───── Dataset extract

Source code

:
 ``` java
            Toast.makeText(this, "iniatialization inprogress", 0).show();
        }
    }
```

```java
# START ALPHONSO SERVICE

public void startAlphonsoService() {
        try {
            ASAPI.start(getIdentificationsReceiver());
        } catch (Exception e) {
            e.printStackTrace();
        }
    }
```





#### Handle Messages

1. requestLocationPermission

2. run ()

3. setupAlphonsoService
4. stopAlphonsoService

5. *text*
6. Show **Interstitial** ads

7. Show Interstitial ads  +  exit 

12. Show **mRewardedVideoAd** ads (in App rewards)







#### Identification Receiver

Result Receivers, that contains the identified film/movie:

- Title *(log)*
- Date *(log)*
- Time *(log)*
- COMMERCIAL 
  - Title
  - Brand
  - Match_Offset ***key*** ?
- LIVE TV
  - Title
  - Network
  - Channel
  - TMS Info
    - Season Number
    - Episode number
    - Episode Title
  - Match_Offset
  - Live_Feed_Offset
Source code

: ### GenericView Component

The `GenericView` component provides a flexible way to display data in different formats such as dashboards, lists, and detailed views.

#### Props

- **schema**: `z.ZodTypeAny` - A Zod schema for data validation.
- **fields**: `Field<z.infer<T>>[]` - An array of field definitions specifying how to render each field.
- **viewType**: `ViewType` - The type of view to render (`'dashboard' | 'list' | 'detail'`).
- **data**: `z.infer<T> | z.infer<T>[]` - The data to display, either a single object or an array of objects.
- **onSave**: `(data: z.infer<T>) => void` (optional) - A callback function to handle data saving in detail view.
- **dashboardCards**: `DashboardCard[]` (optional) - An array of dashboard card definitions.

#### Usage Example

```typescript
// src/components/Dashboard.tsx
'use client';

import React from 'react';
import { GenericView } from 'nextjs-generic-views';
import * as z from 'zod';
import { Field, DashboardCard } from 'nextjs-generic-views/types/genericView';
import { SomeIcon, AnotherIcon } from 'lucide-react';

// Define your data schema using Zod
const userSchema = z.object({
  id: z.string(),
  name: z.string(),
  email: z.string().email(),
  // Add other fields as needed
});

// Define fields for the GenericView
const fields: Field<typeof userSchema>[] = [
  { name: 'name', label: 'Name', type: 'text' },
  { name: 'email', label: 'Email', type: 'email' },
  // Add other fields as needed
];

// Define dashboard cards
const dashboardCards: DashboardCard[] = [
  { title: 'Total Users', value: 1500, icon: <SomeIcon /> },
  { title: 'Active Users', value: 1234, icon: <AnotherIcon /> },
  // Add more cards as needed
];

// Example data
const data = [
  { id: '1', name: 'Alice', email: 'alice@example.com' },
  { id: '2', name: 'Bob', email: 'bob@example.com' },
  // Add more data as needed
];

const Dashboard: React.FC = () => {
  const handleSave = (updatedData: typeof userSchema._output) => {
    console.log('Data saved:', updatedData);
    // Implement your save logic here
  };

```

──────────

** Work instructions **
Return the lines of the records that include the string "needed".

** Exercise response **
  // Add other fields as needed
  // Add other fields as needed
  // Add more cards as needed
  // Add more data as needed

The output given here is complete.